Abstract:
Availability of sustainable, efficient electricity access is critical for rural
communities as it can facilitate economic development and improve the quality of
life for residents. Isolated microgrids can provide a solution for rural electrification,
as they can generate electricity from local renewable energy sources and can operate
independently from the central grid. Residential load scheduling is also an important
aspect of energy management in isolated microgrid. However, effective management
of the microgrid's energy resources and load scheduling is essential for ensuring the
reliability and cost-effectiveness of the system. To cope with the stochastic nature of
RERs, the idea of optimal energy management system (EMS) with local energy
transactive market (LETM) in isolated multi-microgrid system is proposed in this
work. Nature inspired algorithms like JAYA (Sanskrit word meaning victory) and
Teacher-Learning Based Optimization Algorithm (TLBO) can get stuck in local
optima thus reducing the effectiveness of EMS. For this purpose, a modified hybrid
version of JAYA and TLBO algorithm namely Modified JAYA-Learning Based
Optimization (MJLBO) is proposed in this work.

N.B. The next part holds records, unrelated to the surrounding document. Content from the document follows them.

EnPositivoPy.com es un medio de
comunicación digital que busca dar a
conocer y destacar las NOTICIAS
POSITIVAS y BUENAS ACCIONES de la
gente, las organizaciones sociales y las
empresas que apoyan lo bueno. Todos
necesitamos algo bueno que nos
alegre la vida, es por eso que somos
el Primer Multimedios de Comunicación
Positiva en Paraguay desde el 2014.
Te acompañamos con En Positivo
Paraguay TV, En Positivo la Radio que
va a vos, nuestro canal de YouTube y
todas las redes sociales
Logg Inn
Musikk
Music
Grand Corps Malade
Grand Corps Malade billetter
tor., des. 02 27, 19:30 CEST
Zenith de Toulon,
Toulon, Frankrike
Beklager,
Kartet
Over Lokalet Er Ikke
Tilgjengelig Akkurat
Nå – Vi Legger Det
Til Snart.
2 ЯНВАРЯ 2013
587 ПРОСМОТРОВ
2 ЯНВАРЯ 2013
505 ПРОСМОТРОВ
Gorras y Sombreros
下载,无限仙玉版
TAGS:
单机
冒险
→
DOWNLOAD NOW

The prosumers can sell their surplus
power or buy power to meet their load demand from LETM enabling a higher load
serving as compared to single isolated microgrid with multi-objectives reduced
electricity bill, increased revenue, peak-average ratio, and user discomfort. The
proposed system is evaluated against three other algorithms TLBO, JAYA and
JAYA-Leaning Based Optimization (JLBO). The result of this work shows that
MJLBO outperforms other algorithms in achieving the best numerical for all
objectives. The simulation results validate that MJLBO achieves a Peak to average
ratio (PAR) reduction of 65.38% while PAR reduction of 51.4%, 52.53% and 51.2%
for TLBO, JLBO and JAYA as compared to unscheduled load.